◆ Source text
::::::::
Growing up, my mother used to say this all the time. Like most children, I rolled my eyes and walked away. Now, I am the mother. I am also a wife; PhD; advocate for childhood cancer awareness, funding, and research; an academic specialist/advisor at an amazing Big Ten University; and a mid-career, higher education professional who is still trying to figure out who and what she wants to be when she grows up. In these roles that I negotiate, people are watching how I behave and paying less attention to what I say. On a cognitive level, I know this. In parenting and in student affairs, we lovingly refer to this as “the fish bowl effect.” We live in a glass bowl where our words, actions, and mistakes occur out in the open for all of the world to see and to judge.
It is one thing to know that people are watching me and it is quite another to let that knowledge influence my choices. My two young sons are watching everything I do. Every choice I make, whether intentionally or unintentionally, sends them a message about the choices and sacrifices I am willing to make for them and our family. My choices also show them how much I value myself and my own well-being.
::::::::
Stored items

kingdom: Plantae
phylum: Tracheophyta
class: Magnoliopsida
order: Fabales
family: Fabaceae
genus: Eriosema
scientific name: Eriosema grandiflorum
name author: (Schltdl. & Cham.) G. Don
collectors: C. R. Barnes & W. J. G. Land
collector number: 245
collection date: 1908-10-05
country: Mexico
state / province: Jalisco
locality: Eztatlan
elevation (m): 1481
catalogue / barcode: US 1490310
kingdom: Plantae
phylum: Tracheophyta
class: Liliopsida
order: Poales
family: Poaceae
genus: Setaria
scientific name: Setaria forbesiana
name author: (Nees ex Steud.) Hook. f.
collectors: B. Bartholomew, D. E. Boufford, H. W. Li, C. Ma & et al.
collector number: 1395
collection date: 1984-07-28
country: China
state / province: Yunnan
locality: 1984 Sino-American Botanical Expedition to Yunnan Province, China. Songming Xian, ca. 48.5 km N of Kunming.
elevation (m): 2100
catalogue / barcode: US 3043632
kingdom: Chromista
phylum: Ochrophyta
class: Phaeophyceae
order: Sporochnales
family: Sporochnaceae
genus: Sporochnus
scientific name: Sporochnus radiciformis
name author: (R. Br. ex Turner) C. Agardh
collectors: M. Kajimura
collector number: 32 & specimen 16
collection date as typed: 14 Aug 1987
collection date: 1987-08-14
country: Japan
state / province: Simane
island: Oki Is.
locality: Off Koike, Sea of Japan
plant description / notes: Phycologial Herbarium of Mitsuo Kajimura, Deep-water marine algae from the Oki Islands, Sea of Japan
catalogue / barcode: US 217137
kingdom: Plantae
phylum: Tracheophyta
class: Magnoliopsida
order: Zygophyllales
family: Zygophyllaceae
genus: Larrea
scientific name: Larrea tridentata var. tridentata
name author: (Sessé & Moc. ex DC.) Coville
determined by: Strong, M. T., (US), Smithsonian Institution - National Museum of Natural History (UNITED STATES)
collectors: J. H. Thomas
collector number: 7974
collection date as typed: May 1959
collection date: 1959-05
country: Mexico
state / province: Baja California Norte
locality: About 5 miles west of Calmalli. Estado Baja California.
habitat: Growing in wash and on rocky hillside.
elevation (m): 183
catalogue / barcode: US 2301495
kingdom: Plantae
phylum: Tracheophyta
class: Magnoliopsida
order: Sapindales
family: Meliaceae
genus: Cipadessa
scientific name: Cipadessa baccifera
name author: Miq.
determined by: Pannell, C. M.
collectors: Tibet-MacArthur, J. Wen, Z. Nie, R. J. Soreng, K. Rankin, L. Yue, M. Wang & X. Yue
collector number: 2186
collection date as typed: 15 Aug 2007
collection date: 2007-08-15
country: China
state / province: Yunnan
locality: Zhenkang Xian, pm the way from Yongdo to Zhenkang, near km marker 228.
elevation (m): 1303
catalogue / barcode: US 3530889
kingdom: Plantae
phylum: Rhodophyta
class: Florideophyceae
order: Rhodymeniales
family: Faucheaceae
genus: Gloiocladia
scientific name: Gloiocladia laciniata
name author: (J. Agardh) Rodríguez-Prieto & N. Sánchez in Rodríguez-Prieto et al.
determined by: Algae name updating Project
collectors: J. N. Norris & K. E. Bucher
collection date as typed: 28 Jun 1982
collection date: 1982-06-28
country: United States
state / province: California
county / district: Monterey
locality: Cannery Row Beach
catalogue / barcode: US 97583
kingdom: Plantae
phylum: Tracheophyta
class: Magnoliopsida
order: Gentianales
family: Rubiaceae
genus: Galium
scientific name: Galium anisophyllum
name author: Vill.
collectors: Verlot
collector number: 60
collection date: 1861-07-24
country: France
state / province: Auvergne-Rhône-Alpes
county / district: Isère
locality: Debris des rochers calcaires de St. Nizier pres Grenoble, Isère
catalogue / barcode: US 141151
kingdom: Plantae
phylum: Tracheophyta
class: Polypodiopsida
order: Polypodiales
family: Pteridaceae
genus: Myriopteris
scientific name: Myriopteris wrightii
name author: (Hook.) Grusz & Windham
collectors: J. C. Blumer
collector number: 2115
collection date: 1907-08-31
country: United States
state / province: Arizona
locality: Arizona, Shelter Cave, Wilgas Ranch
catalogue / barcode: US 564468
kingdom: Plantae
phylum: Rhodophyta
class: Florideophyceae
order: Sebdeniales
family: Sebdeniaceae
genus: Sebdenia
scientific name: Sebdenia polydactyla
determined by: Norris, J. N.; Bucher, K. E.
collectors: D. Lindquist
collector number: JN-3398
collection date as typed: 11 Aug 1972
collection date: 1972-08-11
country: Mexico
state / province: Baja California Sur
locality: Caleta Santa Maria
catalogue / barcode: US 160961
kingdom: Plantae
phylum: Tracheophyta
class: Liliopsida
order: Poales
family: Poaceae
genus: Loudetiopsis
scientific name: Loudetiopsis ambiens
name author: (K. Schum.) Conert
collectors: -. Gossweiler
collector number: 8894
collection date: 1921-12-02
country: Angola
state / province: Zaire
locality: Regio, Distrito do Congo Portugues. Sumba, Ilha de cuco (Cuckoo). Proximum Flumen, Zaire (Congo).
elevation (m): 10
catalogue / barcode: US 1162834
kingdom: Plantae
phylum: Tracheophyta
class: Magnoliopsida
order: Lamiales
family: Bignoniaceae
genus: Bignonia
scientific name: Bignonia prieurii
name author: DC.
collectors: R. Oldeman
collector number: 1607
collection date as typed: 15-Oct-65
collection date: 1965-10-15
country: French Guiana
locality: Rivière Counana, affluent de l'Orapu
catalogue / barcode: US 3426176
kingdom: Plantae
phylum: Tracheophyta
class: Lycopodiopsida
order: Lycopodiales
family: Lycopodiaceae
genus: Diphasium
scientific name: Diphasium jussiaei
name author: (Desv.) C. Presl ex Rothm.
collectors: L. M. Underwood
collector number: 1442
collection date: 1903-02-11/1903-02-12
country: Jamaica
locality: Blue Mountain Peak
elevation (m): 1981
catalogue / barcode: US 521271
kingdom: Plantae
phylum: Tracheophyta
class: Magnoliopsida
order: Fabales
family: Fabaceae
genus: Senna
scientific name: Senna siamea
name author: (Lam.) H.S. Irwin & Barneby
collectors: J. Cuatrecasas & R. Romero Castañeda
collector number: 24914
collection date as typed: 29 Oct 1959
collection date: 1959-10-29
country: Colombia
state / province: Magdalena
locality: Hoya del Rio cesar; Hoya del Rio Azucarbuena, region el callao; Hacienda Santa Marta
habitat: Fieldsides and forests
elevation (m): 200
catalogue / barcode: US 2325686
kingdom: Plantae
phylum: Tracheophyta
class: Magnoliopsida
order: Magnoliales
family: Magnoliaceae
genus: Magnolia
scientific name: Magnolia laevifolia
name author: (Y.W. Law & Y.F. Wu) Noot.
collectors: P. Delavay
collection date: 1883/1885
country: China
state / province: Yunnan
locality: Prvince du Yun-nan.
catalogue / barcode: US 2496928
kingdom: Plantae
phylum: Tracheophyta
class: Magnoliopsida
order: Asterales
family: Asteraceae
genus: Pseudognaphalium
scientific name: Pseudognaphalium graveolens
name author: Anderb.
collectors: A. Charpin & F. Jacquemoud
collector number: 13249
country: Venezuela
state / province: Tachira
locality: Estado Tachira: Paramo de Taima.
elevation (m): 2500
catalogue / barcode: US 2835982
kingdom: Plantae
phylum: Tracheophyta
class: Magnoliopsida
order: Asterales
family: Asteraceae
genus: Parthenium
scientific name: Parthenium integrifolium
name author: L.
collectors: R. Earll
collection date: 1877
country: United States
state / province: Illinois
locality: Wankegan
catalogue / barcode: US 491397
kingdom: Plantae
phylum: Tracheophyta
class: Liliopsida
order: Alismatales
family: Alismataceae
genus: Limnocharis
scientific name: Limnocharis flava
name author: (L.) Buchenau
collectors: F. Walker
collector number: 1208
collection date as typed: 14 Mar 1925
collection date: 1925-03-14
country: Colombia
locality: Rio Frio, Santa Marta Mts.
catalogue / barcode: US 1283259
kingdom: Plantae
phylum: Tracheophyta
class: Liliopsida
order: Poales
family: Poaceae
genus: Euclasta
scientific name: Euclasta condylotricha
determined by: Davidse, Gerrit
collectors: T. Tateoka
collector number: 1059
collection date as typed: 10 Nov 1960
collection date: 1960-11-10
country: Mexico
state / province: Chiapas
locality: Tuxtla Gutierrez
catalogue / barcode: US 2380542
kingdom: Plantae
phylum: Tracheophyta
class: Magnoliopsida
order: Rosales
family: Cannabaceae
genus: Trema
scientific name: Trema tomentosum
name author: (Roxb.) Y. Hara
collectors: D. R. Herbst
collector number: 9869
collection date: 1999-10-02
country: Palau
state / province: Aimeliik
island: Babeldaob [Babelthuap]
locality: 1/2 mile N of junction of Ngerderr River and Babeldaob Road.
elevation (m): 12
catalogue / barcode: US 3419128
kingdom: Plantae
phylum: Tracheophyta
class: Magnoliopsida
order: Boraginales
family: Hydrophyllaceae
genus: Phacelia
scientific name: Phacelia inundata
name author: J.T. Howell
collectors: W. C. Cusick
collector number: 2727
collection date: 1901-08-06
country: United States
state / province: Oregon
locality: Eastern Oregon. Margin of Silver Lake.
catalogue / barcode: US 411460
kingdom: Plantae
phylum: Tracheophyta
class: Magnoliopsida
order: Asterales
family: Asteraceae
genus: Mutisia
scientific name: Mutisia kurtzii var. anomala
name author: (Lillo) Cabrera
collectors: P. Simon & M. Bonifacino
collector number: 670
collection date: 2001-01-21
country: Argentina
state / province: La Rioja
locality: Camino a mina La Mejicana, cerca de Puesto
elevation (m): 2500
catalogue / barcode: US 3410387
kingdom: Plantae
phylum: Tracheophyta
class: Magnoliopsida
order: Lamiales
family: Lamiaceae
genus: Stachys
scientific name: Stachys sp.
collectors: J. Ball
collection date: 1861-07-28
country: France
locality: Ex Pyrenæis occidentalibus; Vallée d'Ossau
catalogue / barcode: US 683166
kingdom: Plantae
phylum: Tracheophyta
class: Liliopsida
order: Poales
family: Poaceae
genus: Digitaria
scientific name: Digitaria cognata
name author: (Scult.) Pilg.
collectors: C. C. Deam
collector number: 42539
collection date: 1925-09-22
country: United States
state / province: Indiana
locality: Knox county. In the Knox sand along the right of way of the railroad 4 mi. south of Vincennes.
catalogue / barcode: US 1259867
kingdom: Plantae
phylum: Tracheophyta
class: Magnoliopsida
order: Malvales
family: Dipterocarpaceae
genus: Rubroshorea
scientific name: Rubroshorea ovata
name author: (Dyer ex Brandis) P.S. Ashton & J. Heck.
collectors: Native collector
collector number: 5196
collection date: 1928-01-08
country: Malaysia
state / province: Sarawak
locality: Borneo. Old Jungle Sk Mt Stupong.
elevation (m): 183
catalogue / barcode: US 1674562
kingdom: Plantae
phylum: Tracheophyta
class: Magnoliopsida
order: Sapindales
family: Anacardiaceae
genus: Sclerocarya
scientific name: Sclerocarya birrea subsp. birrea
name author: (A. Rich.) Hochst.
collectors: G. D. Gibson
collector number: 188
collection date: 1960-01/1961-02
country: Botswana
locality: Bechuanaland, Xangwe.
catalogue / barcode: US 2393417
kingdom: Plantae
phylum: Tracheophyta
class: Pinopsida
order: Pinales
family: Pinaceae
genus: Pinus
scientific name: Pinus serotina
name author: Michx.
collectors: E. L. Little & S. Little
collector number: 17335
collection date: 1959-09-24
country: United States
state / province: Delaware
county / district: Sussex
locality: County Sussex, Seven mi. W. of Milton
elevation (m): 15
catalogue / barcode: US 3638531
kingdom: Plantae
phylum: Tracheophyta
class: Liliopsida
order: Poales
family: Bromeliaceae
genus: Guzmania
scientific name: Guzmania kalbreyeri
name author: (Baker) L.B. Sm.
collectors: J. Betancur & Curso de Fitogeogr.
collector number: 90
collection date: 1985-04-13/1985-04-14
::::::::
◆ Problem
Carry on the essay about being watched as a mother and professional, starting after its last sentence. These records are separate material with no connection to the essay.

◆ Reply
I finished my doctoral studies in August 2010 and immediately began searching for “the next step” position. I had the credentials, the requisite years of experience, and the desire to be a mid-level, mid-career professional. I applied for many, many positions. On the recommendation of some colleagues, I applied for and was offered a Director-level position at a small, Catholic school. I bought some new professional clothes. With my degree in hand and self-righteous assuredness, off I went to my next step. I had made it!
I worked hard. I met some wonderful colleagues. I got to teach a first-year seminar course. I was a voting member of six or seven different university committees. I managed a quarter of a million dollar operating budget and I supervised five professional staff. On paper, it is the next step position.
That is what it looked like on the outside. On the inside, I was tired. All the time. I was spending three hours a day in my car. On a bad day in the snow, it was more like five hours. I was not exercising, ever. I never ate breakfast with my boys. I missed almost every event at their school. I missed my husband and my children. I had severely underestimated the physical, emotional, and financial toll that commuting would take on me and my family.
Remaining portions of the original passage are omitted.